--- Quelle ---

Ton, Bilder, Scherben: Die 56. Biennale in Venedig
Venedig - loschüsseln und Scherben, ausgerupfte Bäume und ausgediente Flaggen – die Länderpavillons der Biennale sind schon lange zu Sammelsurien und ethnografischen Rumpelkammern mutiert – oft genug der kuriosen Art. Leider meinen einige Nationen, die größtmögliche Originalität herkrampfen zu müssen, koste es, was es wolle. Erfreulich, dass langsam wieder der Trend zum „aufgeräumten“ Haus geht.
Wunderbar entspannt – weil im Grunde leer – ist es bei den Österreichern. Dort hat der Künstler Heimo Zobernig den 1934 von Josef Hoffmann entworfenen Pavillon mit einem Einbau im kühl-klaren Stil eines Mies van der Rohe kombiniert. Vielleicht liegt’s ja am Rummelplatzgeschiebe in den Giardini, aber man würde hier gerne etwas länger verweilen. Ganz in der Nähe hat Ivan Grubanov den ehemals jugoslawischen und jetzt serbischen „Stützpunkt“ in einen ziemlich farbigen Friedhof verwandelt: Die Flaggen dahingeschiedener Staatssysteme – von Südvietnam (1955-1975) bis zur Sowjetunion (1922-1991) – liegen am Boden und bluten ihren letzten Farbglanz aus. Ein Memento mori der politischen Art.
Tausende von Schlüsseln hat Chiharu Shiota gesammelt und sie mit einem Netz aus roten Fäden verknüpft. Das zieht sich durch den gesamten japanischen Pavillon. Der Sinn? Diese Schlüssel tragen die Geschichten ihrer ehemaligen Besitzer und sie können Türen zu unbekannten Welten öffnen, meint Shiota. Sie unterschlägt, dass auch das Gegenteil der Fall sein kann. Aber die raumfüllende filigrane Wolke über zwei Booten, die in die Vergangenheit führen sollen, geben ein eindringlich poetisches Bild ab. Bei solchem Augenbalsam will man gar nicht so kritisch sein. Die Biennale steht unter dem Motto „All The World‘s Futures“ und setzt sich laut Kurator Okwui Enwezor besonders mit den Krisen und Verwerfungen unserer Zeit auseinander. Parallel dazu haben die Belgier ihre Kolonialgeschichte aufgearbeitet, hart und schmerzlich. Nebenan im holländischen Pavillon riecht’s dagegen nach Rosen.

--- Vorliegende Einträge ---

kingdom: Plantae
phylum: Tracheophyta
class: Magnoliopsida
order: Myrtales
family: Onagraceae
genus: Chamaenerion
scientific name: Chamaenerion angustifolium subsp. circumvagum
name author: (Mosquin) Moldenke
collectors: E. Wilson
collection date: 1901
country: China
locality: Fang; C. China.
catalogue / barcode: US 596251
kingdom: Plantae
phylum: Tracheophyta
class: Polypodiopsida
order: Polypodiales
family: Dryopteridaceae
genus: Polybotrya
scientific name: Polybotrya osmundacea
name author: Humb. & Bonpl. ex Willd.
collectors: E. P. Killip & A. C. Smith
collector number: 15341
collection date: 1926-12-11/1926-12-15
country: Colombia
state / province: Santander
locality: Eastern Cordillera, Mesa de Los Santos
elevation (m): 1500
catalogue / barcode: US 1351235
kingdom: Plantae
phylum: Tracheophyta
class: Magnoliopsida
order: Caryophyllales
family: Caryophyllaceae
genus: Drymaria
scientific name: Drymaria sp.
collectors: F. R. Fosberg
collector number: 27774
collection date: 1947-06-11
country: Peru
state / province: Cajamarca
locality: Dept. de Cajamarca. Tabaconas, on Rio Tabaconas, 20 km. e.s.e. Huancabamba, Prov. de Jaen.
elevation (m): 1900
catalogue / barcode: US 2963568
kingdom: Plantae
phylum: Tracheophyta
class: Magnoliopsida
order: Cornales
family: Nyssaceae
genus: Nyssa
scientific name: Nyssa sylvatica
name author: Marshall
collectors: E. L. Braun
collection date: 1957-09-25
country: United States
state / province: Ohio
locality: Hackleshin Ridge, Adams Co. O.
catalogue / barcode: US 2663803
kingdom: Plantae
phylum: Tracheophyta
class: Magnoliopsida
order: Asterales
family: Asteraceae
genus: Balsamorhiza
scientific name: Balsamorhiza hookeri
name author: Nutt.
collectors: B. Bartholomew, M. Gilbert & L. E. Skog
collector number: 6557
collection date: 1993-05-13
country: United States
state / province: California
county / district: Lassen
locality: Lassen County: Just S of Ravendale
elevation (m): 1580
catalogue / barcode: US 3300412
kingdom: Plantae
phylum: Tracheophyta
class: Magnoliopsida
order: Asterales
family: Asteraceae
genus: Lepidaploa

---

_Aufgaben_
#1 Beantworte anhand des Artikels über die 56. Biennale in Venedig:
(a) Wer hat den österreichischen Pavillon 1934 entworfen?
(b) Welche zwei untergegangenen Staatssysteme werden als Beispiele für die Flaggen im serbischen Pavillon genannt?
(c) Unter welchem Motto steht die Biennale?
#2 Führe den Artikel über die 56. Biennale in Venedig nach seinem letzten Satz weiter.

_Antworten_
#1
(a) Josef Hoffmann
(b) Südvietnam und die Sowjetunion
(c) „All The World‘s Futures“

#2
Wurzeln, Steine, Abfall: Mehr braucht's nicht für eine Erzählung
Das Lebenswerk des im Fränkischen lebenden Zero-Veteranen Herman de Vries (84) wird hier mit objéts trouvés, Fundstücken, gewürdigt: Wurzeln, Steine, auch Abfall – passend zu Venedig sind das Scherben aus Muranoglas. Alles exakt drapiert, so wie das riesige runde Streu-Bouquet getrockneter Moosröschenknospen. Mehr braucht’s nicht, um eine Erzählung in Gang zu bringen. Allerdings besteht auch latente Kitschgefahr. Objekt-Künstlerin Sarah Lucas ist für abgefahrene Ideen gut, und also steigt man erwartungsfroh die Treppe zum britischen Pavillon hinauf. Doch Lucas‘ weiße weibliche Kunststoff-Unterleiber, in deren Öffnungen Zigaretten stecken, sind so anziehend wie ein Aschenbecher voll abgerauchter Fluppen. Da war Jeremy Dellers ironiegetränkter Humor vor zwei Jahren schon von anderem Kaliber.
Wenige Schritte weiter lockt Céleste Boursier-Mougenot reihenweise Besucher in den französischen Pavillon. Dort liegen sie in den Nischen, betäubt von sphärischen Klängen, die irgendwie mit den Elektrolyten des Safts der in der Mitte platzierten Pinie samt Wurzelballen zu tun haben. Mehr will man gar nicht wissen über das Wellnessgedudel in der immerhin optisch anziehenden Kunstmassagepraxis.
Bei solchen Nachbarn hat Kurator Florian Ebner leichtes Spiel mit seiner „Fabrik“, zu der er den in verschiedene Ebenen aufgeteilten deutschen Pavillon umfunktioniert hat. Seine fünf Künstler schürfen tief, das Ergebnis ist aber keineswegs verquast. Im Obergeschoss fächert Tobias Zielony in einer Langzeit-Fotoreportage Migrantenschicksale auf, deren Bilder er in den entsprechenden Heimatländern wie Nigeria oder Sudan publizieren ließ – re-immigriert hängen sie nun an der Wand oder liegen in Zeitungsstapeln vor uns. Ein feiner Dreh, der nebenbei am Image der hiesigen Medien kratzt.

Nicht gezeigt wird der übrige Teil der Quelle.